• **Tasks to perform**
[A] From the passage addressed to the prisoner, repeat word for word the stretch from "You will sit" through "silence the witnesses.".
[B] In the passage addressed to the prisoner, what does the speaker say they have not come as?

• **Text section**
· · · · · · ·

You sit in your cell, alone, afraid, still struggling to grasp reality. For decades you wielded power - commanding armies, holding nuclear fire in your shadow, bending presidents and parliaments to your will. Now the silence of stone walls presses heavier than any army. For the first time, you are powerless.
The door opens, and I enter. You look at me, suspicious, tense. Perhaps you expect hatred, perhaps violence. But I tell you the words you do not expect:
“Be afraid, but not of me. I have not come as your executioner. Be afraid of the trial that awaits you. Be afraid of the judgment of the court, of the Jewish people, of the nations, of history itself. And be more than afraid of what awaits you after death.”
You will sit in the courtroom not as a leader but as a defendant. Behind glass, diminished, unable to command the stage. No microphones to amplify your propaganda, no cameras to sculpt your lies. You will not silence the witnesses.

· · · · · · ·

• **Data listing**
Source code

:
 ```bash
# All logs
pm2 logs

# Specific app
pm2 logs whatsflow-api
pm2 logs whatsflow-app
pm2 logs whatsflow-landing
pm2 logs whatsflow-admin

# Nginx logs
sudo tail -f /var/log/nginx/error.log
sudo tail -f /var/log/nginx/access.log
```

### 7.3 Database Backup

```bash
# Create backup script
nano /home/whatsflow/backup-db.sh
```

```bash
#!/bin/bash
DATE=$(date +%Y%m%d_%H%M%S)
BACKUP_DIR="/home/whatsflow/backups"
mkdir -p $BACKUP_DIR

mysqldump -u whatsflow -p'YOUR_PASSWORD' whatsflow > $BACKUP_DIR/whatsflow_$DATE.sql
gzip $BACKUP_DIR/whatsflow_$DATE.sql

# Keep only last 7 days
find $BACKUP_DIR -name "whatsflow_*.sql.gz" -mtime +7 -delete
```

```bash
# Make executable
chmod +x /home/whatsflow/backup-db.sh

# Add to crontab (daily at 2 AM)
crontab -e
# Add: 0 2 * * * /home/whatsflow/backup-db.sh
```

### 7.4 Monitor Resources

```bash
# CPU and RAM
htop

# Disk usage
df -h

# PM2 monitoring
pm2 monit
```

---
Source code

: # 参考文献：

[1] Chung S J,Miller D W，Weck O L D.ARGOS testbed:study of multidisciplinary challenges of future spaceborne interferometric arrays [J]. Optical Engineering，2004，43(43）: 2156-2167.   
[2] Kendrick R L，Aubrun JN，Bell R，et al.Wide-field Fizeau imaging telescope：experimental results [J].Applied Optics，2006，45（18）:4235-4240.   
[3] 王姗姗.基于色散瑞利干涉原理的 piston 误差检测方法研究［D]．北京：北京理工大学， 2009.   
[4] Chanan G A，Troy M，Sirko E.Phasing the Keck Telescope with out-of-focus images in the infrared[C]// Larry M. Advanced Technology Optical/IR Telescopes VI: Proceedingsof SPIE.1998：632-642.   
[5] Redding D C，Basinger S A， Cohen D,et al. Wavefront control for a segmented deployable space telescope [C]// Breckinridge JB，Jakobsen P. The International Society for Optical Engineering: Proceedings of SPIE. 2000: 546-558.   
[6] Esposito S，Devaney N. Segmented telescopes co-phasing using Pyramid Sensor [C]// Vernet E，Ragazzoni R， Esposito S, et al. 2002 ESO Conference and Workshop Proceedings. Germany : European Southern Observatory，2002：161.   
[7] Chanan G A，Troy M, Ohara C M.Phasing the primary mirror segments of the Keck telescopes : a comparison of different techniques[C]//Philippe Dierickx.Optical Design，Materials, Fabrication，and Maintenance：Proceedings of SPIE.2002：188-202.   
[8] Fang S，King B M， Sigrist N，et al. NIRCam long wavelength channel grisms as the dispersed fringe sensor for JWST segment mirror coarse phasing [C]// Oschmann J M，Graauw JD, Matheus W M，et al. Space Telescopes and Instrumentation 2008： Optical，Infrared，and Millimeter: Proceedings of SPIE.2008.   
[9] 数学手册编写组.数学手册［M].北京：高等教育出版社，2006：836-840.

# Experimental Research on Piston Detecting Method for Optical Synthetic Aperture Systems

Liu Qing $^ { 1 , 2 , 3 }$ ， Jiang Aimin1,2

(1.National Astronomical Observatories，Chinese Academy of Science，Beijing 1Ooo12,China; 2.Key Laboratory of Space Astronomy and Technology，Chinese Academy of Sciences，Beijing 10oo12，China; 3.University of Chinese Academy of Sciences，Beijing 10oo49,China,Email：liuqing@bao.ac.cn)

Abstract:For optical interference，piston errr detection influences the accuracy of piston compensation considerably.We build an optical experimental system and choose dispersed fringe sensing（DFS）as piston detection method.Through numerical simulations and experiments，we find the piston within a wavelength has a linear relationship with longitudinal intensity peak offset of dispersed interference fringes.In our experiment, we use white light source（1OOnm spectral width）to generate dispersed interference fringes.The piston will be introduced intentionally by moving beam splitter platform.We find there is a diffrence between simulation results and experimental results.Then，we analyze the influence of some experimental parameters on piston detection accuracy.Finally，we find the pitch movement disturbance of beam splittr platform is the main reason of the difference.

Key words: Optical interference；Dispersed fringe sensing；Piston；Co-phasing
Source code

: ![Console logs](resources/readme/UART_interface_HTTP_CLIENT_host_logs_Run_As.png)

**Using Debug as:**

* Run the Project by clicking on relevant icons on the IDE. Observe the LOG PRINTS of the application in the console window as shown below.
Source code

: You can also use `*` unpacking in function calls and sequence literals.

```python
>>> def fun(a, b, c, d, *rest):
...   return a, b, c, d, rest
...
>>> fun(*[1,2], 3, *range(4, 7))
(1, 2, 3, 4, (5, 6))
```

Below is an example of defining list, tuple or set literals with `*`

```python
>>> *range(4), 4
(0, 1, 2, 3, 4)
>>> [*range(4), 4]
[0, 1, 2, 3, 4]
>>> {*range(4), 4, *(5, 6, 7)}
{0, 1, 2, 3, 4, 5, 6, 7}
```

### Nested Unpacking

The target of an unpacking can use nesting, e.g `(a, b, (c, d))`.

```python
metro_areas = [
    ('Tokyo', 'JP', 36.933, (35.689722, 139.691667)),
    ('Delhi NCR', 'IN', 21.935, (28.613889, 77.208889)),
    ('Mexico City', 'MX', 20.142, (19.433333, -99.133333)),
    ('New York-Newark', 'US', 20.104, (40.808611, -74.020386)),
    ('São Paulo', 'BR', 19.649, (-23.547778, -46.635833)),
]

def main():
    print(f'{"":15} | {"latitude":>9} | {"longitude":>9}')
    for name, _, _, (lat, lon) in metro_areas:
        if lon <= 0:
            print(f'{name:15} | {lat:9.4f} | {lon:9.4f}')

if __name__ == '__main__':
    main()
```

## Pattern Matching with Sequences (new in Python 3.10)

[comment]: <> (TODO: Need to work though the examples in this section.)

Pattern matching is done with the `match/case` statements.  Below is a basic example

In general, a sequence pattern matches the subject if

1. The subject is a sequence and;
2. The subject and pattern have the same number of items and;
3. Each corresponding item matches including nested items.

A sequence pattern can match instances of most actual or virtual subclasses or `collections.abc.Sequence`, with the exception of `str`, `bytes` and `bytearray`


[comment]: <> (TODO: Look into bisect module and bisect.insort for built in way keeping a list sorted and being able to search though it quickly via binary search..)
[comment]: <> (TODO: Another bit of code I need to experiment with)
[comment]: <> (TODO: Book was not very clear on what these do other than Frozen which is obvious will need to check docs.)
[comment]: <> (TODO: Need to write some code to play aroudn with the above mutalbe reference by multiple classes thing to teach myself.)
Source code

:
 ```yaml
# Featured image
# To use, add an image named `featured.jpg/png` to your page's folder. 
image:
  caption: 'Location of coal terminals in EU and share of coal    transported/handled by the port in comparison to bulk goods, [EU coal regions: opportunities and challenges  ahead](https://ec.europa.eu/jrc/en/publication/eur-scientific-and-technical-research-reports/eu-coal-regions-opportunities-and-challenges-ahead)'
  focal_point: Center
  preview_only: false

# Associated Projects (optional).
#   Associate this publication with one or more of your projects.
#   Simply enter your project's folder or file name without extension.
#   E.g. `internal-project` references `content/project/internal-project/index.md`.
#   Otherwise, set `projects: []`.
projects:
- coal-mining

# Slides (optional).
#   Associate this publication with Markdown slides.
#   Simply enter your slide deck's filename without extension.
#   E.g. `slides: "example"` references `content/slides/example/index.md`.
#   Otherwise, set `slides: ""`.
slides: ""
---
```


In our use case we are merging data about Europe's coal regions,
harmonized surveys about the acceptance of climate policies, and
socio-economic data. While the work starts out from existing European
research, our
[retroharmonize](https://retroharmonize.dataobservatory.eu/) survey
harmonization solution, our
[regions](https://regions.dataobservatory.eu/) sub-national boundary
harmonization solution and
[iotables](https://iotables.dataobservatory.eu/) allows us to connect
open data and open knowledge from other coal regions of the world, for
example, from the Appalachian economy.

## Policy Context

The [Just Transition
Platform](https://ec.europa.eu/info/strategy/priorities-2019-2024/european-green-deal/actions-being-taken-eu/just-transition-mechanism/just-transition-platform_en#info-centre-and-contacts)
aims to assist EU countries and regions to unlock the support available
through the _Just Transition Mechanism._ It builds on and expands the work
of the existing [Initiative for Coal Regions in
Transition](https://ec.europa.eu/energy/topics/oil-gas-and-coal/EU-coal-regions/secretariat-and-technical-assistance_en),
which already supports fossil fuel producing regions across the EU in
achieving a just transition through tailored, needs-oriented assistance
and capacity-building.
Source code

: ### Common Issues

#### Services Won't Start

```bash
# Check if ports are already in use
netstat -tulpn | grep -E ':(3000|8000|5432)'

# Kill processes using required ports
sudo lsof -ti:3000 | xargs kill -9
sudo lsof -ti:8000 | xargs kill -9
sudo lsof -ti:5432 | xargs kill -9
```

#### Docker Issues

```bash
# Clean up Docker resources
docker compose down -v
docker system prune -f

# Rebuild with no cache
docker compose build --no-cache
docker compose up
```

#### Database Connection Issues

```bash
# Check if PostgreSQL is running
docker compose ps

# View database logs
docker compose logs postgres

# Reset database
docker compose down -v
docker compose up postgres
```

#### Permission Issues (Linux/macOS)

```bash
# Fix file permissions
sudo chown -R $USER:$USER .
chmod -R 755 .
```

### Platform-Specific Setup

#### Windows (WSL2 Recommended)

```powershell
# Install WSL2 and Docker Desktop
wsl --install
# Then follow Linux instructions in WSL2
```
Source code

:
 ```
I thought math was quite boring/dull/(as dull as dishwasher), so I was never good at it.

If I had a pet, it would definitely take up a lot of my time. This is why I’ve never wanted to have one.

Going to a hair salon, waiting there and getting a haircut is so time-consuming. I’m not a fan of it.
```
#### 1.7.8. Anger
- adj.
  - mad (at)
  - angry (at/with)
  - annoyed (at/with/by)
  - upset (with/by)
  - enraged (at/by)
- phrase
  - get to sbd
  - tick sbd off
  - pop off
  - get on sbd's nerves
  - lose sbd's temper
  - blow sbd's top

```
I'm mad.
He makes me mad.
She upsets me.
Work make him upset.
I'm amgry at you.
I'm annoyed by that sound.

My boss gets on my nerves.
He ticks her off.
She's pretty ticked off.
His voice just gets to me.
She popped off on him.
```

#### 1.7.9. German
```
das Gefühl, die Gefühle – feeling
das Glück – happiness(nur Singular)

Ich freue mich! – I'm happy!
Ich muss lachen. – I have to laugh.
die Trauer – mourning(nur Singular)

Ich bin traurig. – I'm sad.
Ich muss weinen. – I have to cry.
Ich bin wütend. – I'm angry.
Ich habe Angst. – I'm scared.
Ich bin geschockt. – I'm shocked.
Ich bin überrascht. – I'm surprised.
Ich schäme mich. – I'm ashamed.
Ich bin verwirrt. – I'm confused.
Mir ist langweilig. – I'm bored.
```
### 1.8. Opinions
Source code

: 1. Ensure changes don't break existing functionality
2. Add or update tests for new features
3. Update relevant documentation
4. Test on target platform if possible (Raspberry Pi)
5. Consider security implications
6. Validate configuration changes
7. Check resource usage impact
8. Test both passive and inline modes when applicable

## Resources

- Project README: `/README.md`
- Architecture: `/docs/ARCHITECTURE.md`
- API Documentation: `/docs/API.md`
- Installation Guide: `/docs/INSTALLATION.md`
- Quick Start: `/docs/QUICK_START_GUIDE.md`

· · · · · · ·

• **List of solutions**
[A]
You will sit in the courtroom not as a leader but as a defendant. Behind glass, diminished, unable to command the stage. No microphones to amplify your propaganda, no cameras to sculpt your lies. You will not silence the witnesses.

[B] The speaker has not come as the prisoner's executioner.